Depuis quelques semaines, le gouvernement a ajouté un nouvel argument à sa défense de sa réforme des retraites : le risque de voir, en cas de recul, les agences de notation dégrader la note de la France. Si tel était le cas, nous explique-t-on, nous aurions plus de mal à emprunter pour financer notre déficit ou, plutôt, nous devrions emprunter à un taux plus élevé, ce qui rendrait un peu plus difficile le financement de nos dépenses, le remboursement de nos dettes et aggraverait notre situation.

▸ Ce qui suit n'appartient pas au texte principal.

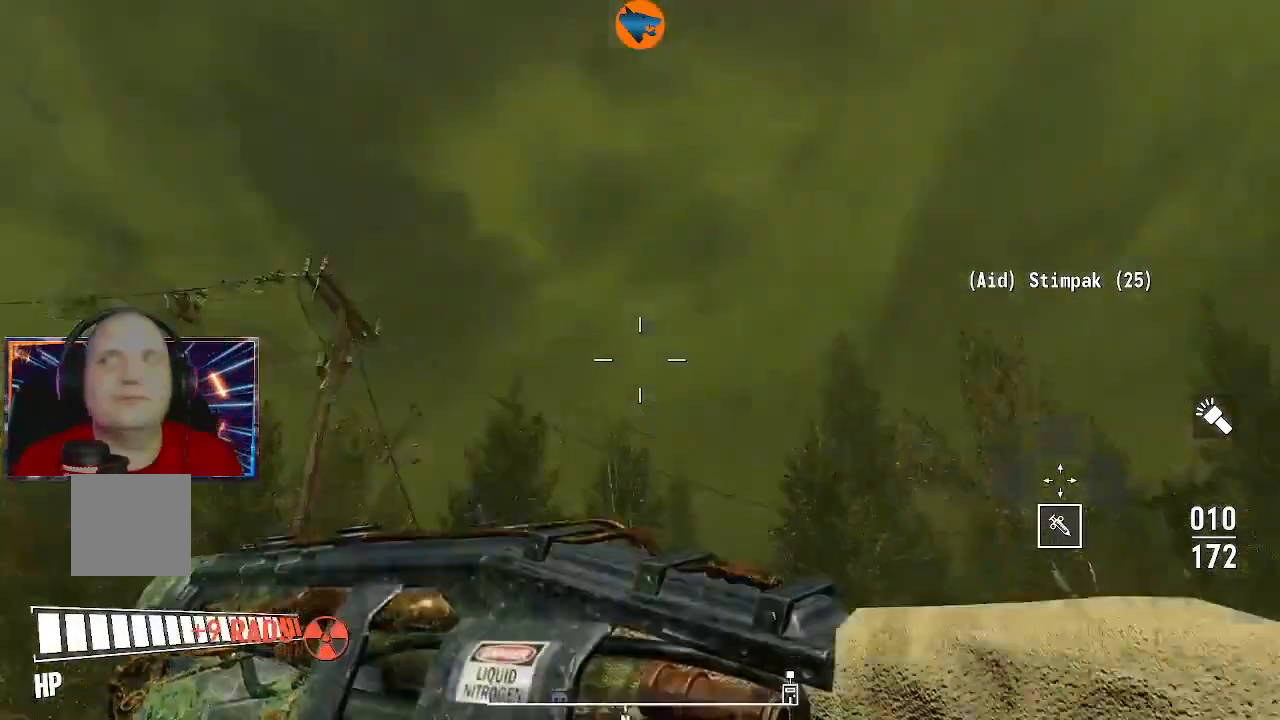
{"dt_ms": 500, "buttons": [], "left_stick": "center", "right_stick": "center", "button_events": []}
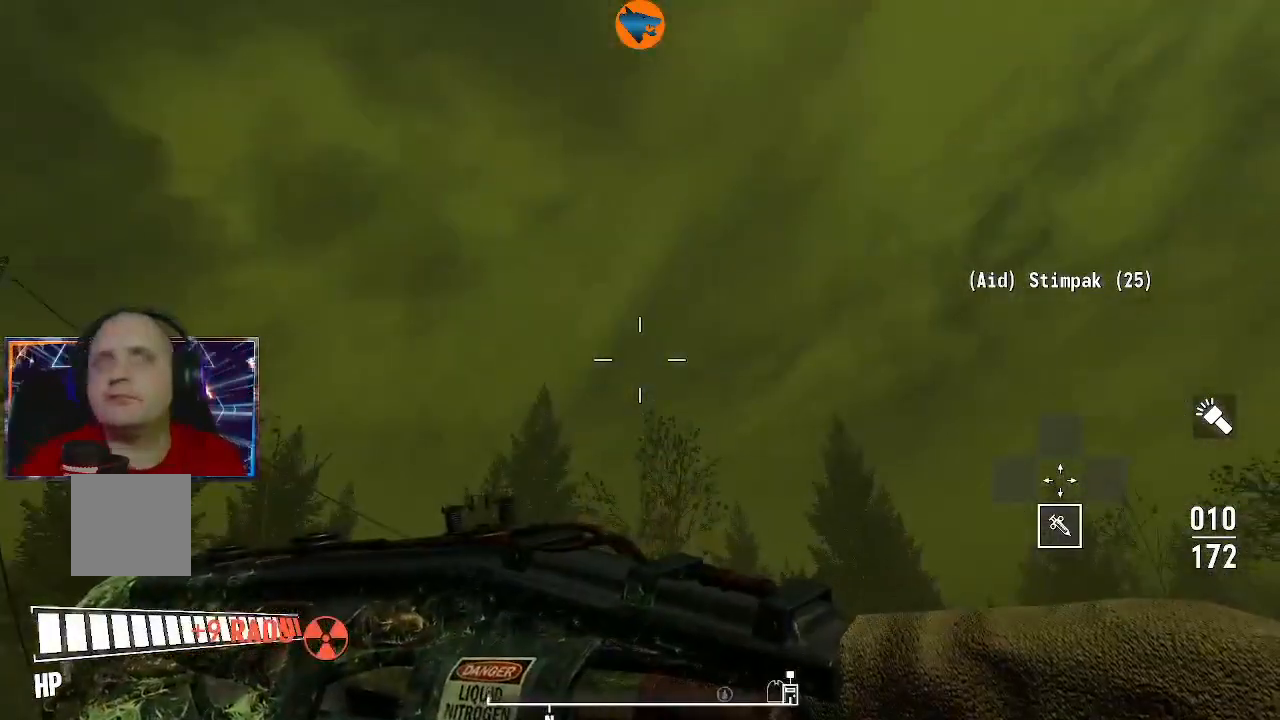
{"dt_ms": 500, "buttons": [], "left_stick": "center", "right_stick": "down-right", "button_events": []}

Il y a quelques mois les mêmes agences étaient accusées de tous les mots, on leur reprochait d’entretenir la spéculation, de pousser la Gréce à la banqueroute. Tout cela est oublié. Elles ont repris le rôle du grand méchant loup qui impose à des politiques qui nous raseraient gratis s’ils le pouvaient de jouer le rôle du père-sévère (et le jeu de mot lacanien va là très bien : c’est pour satisfaire ces agences qu’ils persévèrent dans des réformes dont personne ne veut sous cette forme). C’était hier l’Europe qui tenait ce rôle. Elle s’est évanouie. Et aujourd’hui l’opinion des quelques analystes qui suivent la France (combien? que savent-ils de notre économie? on l’ignore!) dans trois sociétés privées américaines (Standard & Poours, Moody’s qui détiennent chacune 40% du marché de la notation et Fitch Ratings) serait donc plus importante que celle des Français qui refusent à plus de 70% cette réforme? Sans doute faut-il tenir compte de leur avis. Mais de là à construire une politique pour les satisfaire, il y a un drôle de pas.
Sans doute peut-on comprendre qu’un gouvernement qui refuse toute négociation s’abrite derrière la contrainte extérieure pour faire passer des textes contestés. Mais on peut s’interroger sur la légitimité de la démarche. Au moins avec l’Europe pouvait-on se consoler en se disant que nous avions eu notre mot à dire dans les mesures qui nous étaient imposées. Ce n’est même plus le cas. Nos gouvernants n’ont aucun moyen de contrôler les procédures utilisées par ces trois agences qui ont été sélectionnées par le gouvernement américain (la SEC) pour faire partie des NSRO (Nationally Recognized Statistical Rating Organizations). Je ne suis même pas sûr qu’ils connaisse ces procédures ni qu’ils s’en préoccupent. Ces agences ont de l’influence sur les marchés, il faut donc leur faire plaisir. Si l’on voulait illustrer le gouvernement sous le contrôle des marchés, on ne pourrait mieux faire.
On pourrait à ce seul titre critiquer cette manière de se mettre à l’abri et de justifier des décisions prises par des gens qui ont été élus démocratiquement pour faire leur politique et non pas celle des marchés. Mais on peut également se demander si ces agences ont l’importance qu’on leur prête.
Comme l’expliquait dans un courrier au New-York Times en mai dernier Catherine Matis, la senior VP for marketing and communications de Standard & Poors, “From our standpoint, credit ratings are a starting point — not the ending point — of sound investment research. The market benefits from competing views on credit risk, whether from ratings firms or others.” Les investisseurs utilisent bien d’autres indicateurs. Comme l’ont appris à leur dépens les Irlandais, un article du Wall Street Journal peut faire infiniment plus mal qu'une mauvaise note.
Les notes de ces agences ne font ni l’automne ni le printemps. L’Espagne a vu sa note dégradée en septembre dernier, on ne voit pas que le ciel lui soit tombé sur la tête depuis, bien au contraire puisque, comme l’expliquait la BBC au lendemain de cette révision à la baisse de sa note, “Spain's cost of borrowing on 10-year bonds actually fell slightly to 4.1%, reflecting relief among investors that the downgrade was not more severe.” Dit autrement : bien loin d’inquiéter les investisseurs, cette nouvelle note les a rassurés. Et pour un excellent motif : ils ne se contentent pas des seuls avis des agences de notation et tiennent compte de bien d’autres éléments dans leurs jugements. Ce qu’ils savaient de l’Espagne les inquiétait, la pas trop mauvaise note des agences les a rassurés.
A trop affirmer que l’on risque la dégradation de la note des agences à ne pas appliquer leurs réformes, nos gouvernants risquent tout simplement d’affoler les marchés. Et l’on peut craindre qu’ils ne créent eux-mêmes cette défiance qu’ils redoutent. Ils feraient mieux de convaincre les investisseurs qu’avec ou sans réforme, ils n’ont rien à craindre tant notre économie est susceptible de rebondir au premier frisson de la conjoncture. Mais il est vrai que ce serait se retirer un argument massue pour faire passer une réforme dont (presque) personne ne veut.